* **Consigne 1**: D'après l'extrait sur le premier grand meeting de campagne de M. Sarkozy, à quel âge la réforme des retraites qu'il cite fixe-t-elle le départ ?
* **Consigne 2**: Prolongez l'extrait sur le premier grand meeting de campagne de M. Sarkozy en reprenant après sa dernière phrase.

* **Extrait à lire**:
•••••

Lors de son premier grand meeting dans la course à la présidentielle, le président sortant (UMP-droite) a fait le plaidoyer d'une "France forte, seul rempart pour protéger les Français", dans un contexte de crise, nécessitant une action menée avec "courage", "autorité", "responsabilité" et "vérité".
Alors que les sondages le donnent encore largement perdant face au candidat socialiste François Hollande, M. Sarkozy n'a pas épargné son principal rival pour l'absence de clarté de son programme tout en défendant son propre le bilan, mettant en avant des décisions courageuses et difficiles, ayant permis à la France de "résister à la crise" et d'"échapper à la catastrophe".
Il a cité la réforme impopulaire des retraites relevant l'âge de départ à 62 ans au lieu de 60 ans, rejetée notamment par les socialistes, et d'autres initiatives pour la gestion des différentes crises, économique, de la dette et de l'euro, et limiter leurs effets pour la France.

•••••

* **Données fournies**:
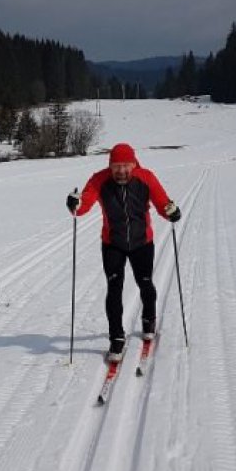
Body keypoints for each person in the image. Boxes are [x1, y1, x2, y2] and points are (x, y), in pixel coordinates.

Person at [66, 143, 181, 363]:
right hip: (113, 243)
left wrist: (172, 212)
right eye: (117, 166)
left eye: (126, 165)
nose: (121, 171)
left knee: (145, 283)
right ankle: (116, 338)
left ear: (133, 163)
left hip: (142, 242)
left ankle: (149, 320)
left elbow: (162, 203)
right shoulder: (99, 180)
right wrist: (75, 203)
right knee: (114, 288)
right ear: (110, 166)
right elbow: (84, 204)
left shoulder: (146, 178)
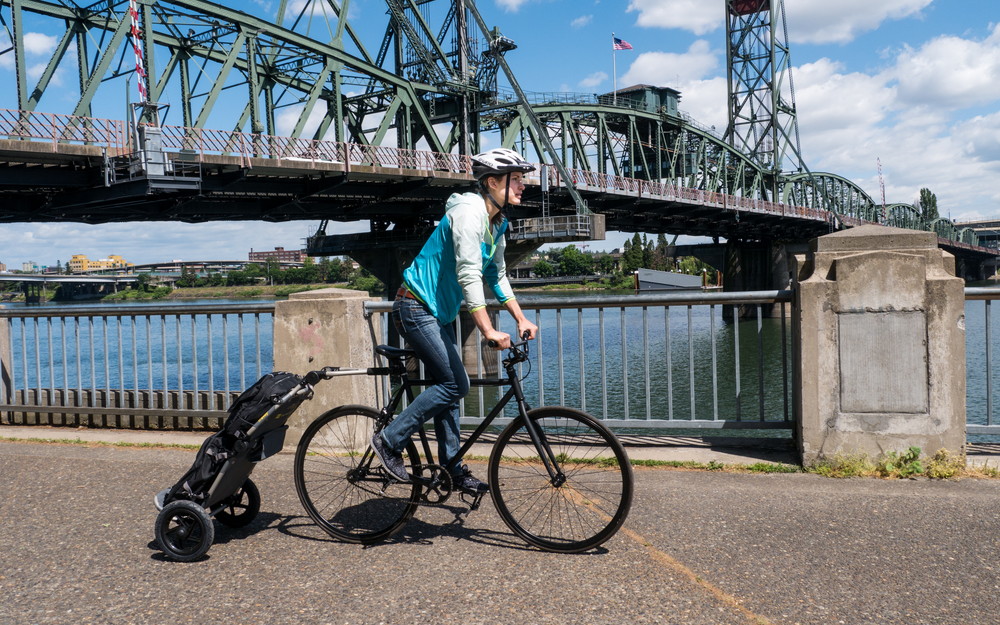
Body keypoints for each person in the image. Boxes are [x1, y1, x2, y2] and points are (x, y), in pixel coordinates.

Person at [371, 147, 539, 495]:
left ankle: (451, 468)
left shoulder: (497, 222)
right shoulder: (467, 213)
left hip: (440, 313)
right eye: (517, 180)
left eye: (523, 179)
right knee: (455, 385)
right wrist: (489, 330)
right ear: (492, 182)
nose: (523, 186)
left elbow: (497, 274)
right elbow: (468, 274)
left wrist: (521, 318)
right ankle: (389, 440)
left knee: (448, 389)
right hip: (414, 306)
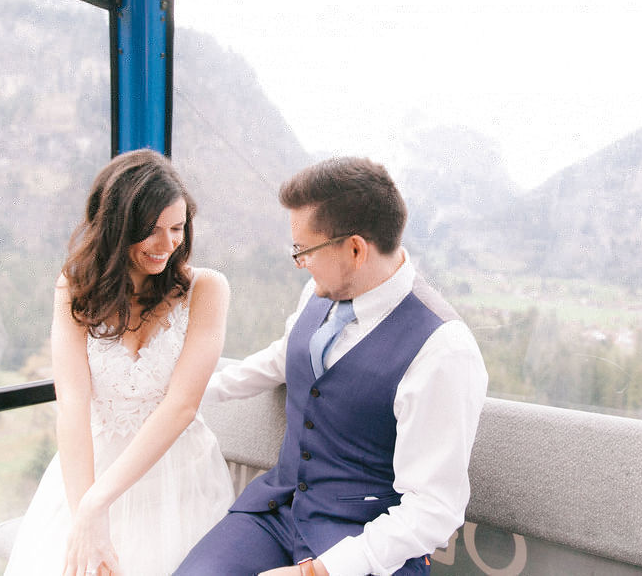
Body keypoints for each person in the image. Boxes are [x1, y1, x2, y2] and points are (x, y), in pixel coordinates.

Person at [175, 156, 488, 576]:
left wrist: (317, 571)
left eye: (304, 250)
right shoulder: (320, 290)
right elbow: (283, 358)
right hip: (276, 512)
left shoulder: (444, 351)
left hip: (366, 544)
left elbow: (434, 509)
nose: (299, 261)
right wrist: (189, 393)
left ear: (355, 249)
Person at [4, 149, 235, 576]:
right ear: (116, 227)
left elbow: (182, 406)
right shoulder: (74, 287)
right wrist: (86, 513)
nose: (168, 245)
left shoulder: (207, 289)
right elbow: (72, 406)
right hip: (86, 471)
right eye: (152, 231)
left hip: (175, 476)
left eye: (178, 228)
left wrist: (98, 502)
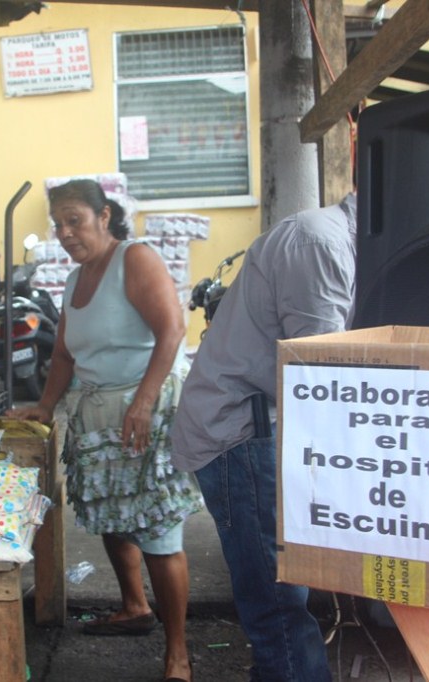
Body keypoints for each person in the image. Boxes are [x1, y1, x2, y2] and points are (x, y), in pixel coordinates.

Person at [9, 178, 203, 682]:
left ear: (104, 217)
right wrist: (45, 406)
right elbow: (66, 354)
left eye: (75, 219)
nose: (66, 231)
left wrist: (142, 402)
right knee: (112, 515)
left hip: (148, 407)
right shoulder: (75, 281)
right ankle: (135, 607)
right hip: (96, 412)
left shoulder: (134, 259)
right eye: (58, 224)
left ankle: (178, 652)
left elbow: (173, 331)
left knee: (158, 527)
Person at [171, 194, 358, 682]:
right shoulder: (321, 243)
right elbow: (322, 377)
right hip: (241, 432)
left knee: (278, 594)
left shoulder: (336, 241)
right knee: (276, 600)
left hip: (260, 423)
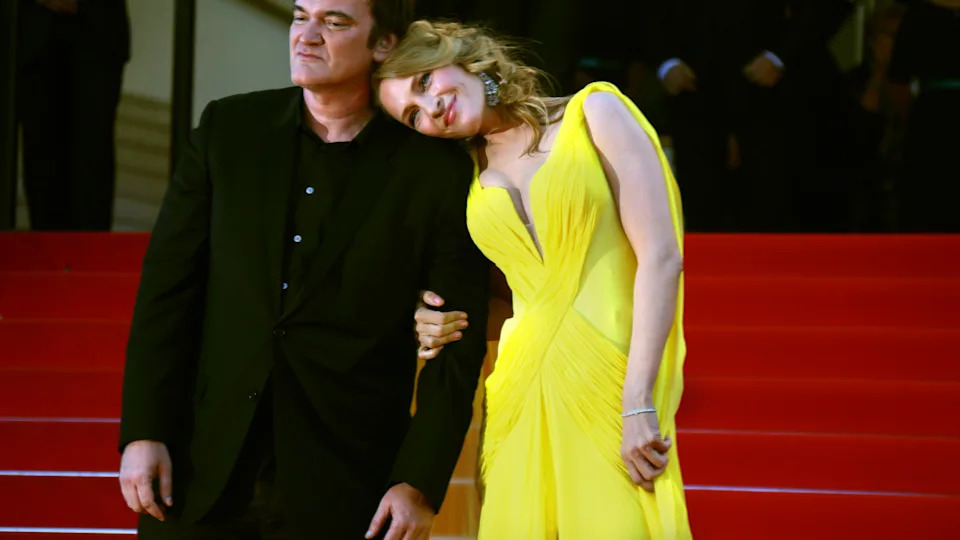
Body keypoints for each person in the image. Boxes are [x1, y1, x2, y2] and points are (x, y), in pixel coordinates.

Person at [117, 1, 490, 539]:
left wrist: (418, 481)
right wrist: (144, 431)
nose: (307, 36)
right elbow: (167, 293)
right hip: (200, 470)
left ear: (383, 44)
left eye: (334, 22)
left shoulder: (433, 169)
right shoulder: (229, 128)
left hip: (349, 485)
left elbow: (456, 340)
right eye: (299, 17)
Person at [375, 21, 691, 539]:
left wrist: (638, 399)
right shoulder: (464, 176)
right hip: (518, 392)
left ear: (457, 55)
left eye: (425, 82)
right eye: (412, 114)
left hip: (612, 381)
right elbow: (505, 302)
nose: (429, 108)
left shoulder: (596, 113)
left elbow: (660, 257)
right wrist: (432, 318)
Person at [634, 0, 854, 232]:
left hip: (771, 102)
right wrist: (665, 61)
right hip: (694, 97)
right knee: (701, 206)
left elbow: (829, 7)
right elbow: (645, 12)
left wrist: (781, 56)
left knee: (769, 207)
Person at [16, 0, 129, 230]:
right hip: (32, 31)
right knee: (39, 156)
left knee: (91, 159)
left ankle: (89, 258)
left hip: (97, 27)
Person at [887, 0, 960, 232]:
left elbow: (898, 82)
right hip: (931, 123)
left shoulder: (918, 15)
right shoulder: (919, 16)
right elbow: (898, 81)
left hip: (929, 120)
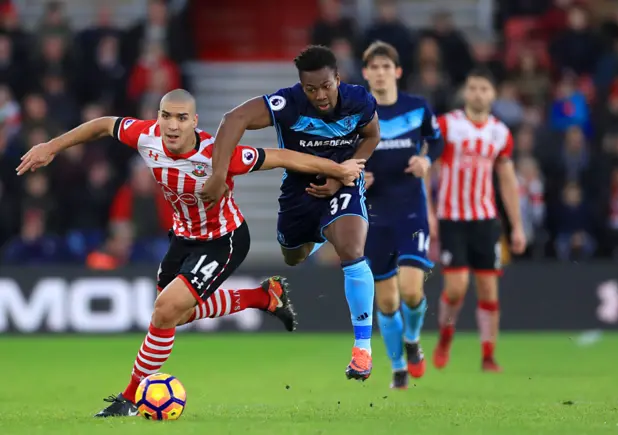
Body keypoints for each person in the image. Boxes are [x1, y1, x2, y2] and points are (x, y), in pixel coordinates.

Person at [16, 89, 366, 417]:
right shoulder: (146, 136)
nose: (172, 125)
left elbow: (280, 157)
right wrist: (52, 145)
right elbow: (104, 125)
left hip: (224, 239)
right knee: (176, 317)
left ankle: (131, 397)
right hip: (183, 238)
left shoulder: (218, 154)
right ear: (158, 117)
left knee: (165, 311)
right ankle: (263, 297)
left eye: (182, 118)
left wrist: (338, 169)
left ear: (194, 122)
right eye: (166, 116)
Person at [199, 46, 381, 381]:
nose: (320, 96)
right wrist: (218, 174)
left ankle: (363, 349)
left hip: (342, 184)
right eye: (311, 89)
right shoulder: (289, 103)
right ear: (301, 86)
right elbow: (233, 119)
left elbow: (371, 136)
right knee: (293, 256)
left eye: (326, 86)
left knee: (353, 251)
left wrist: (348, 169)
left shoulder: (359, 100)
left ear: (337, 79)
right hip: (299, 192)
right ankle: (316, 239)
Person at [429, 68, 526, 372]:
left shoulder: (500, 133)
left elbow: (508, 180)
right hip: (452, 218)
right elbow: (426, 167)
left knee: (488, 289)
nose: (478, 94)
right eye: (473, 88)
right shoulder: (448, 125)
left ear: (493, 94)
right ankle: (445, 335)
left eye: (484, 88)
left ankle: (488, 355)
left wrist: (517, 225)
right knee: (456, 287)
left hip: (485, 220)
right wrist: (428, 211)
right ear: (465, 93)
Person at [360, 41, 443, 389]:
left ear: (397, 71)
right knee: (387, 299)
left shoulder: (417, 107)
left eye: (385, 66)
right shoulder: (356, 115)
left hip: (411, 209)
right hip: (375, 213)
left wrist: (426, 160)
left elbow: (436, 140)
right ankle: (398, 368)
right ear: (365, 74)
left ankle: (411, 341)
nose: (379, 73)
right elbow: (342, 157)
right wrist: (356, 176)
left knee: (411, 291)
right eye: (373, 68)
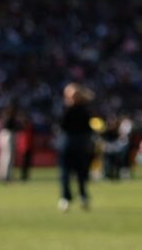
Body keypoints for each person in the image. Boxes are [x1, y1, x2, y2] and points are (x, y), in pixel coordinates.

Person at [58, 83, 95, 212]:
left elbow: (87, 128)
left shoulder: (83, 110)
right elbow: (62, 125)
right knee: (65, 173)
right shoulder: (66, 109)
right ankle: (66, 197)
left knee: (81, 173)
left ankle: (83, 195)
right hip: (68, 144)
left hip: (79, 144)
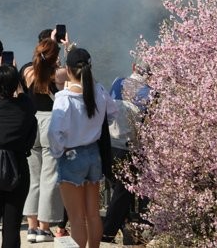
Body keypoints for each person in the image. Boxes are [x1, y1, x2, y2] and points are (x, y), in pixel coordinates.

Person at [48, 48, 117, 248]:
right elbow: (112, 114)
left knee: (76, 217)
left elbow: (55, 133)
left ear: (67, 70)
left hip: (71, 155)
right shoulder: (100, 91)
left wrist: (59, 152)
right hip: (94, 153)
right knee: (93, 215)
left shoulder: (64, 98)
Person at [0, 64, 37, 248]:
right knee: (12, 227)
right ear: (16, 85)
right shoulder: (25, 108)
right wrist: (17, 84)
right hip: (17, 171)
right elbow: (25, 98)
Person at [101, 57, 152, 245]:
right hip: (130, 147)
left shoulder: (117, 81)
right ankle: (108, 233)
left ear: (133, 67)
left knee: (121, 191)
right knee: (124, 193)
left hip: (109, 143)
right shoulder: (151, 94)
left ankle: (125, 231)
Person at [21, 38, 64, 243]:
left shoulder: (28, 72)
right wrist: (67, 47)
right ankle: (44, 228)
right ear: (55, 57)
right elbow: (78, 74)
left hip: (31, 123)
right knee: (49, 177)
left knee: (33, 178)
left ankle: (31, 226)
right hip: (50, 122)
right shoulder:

•••••

* **Réponse attendue 1**: À 62 ans, au lieu de 60 ans.

* **Réponse attendue 2**:
"Sur mon bilan j'ai un devoir de lucidité, je ne prétendrai jamais que nous avons tout réussi. Mais nous avons échappé à une catastrophe. La France a résisté à la crise", a-t-il dit. "Dans notre pays, il n'y a pas eu ce désespoir, cette violence, qui ont éclaté dans d'autres pays proches de nos frontières. Tant de retard avait été pris, et depuis 2007, tant de réformes ont été menées. Grâce à ses réformes, la France a renoué avec ses valeurs et sortira de cette crise", a-t-il assuré.